Iranian, Indonesian Presidents Discuss Myanmar Crisis
December 14, 2016
TEHRAN – Iranian President Hassan Rouhani and his Indonesian counterpart Joko Widodo discussed a range of issues at a meeting in Tehran, including the need for peaceful settlement of a conflict in Myanmar that has killed and displaced a large number of Rohingya Muslims since 2012.
Speaking to reporters after a meeting with Widodo, President Rouhani said Iran and Indonesia, as two members of the Non-Aligned Movement (NAM) and the Organization of Islamic Cooperation (OIC) with close bonds, have agreed to boost cooperation to address the challenges the Islamic world is facing, such as the conflict in Myanmar, or the situation in West Asia, as in Syria and Yemen.
“Resolution of these problems can deepen regional stability and security” in the West and East Asia, the Iranian president added.
He noted that his talks with the visiting Indonesia president covered economic, academic and cultural collaborations as well.
Highlighting the “strategic relations” between Tehran and Jakarta in the energy industry, President Rouhani said Iran can meet Indonesia’s demands for crude oil, liquefied gas and petrochemical products, and voiced Tehran’s readiness to implement engineering projects in the Southeast Asian country for construction of power plants, dams or water facilities.
For his part, the Indonesian president unveiled plans for Iranian investment in the construction of oil refineries and power plants in Indonesia.

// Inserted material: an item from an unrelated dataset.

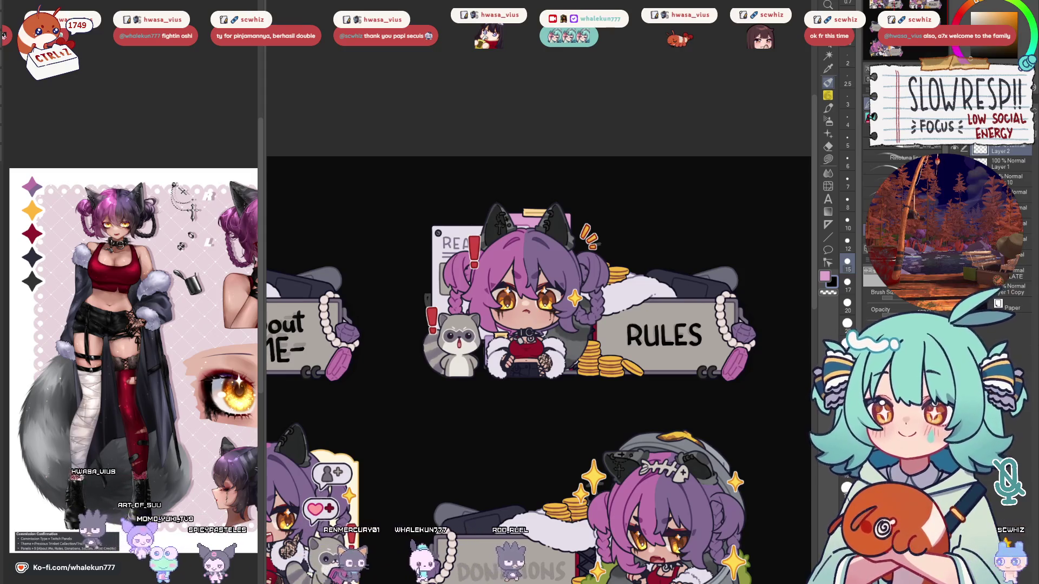
Sample a lavender purple from the artwork as the drawing colour.
key(m)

Widodo also underlined the need for peaceful approaches to settling the crises in Myanmar, Yemen and Syria, highlighting Indonesia’s peace-loving role and support for dialogue with peaceful purposes as the only way out of conflicts in the Middle East and elsewhere.

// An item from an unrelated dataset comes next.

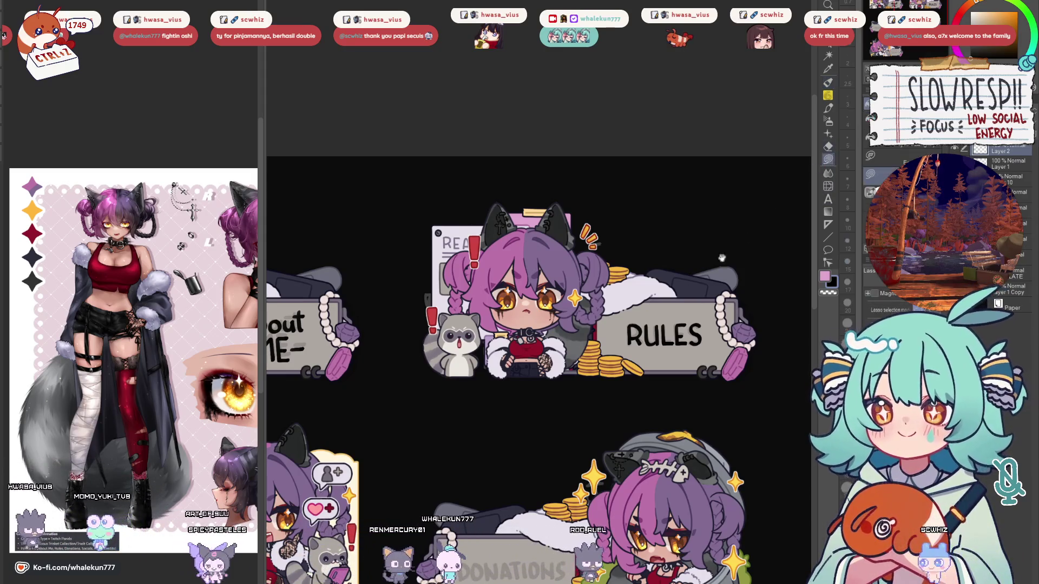
scroll(674, 339, down, 3)
drag(674, 338, 698, 358)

In Myanmar, there has been a harsh crackdown against Myanmar Muslims in the Rakhine state, who have suffered ethnic violence since 2012
The Rohingya are seen by many Myanmar Buddhists as illegal immigrants from Bangladesh. Some 125,000 remain displaced and face severe travel restrictions in squalid camps since Buddhists in Rakhine launched a campaign of violence against Muslims in 2012.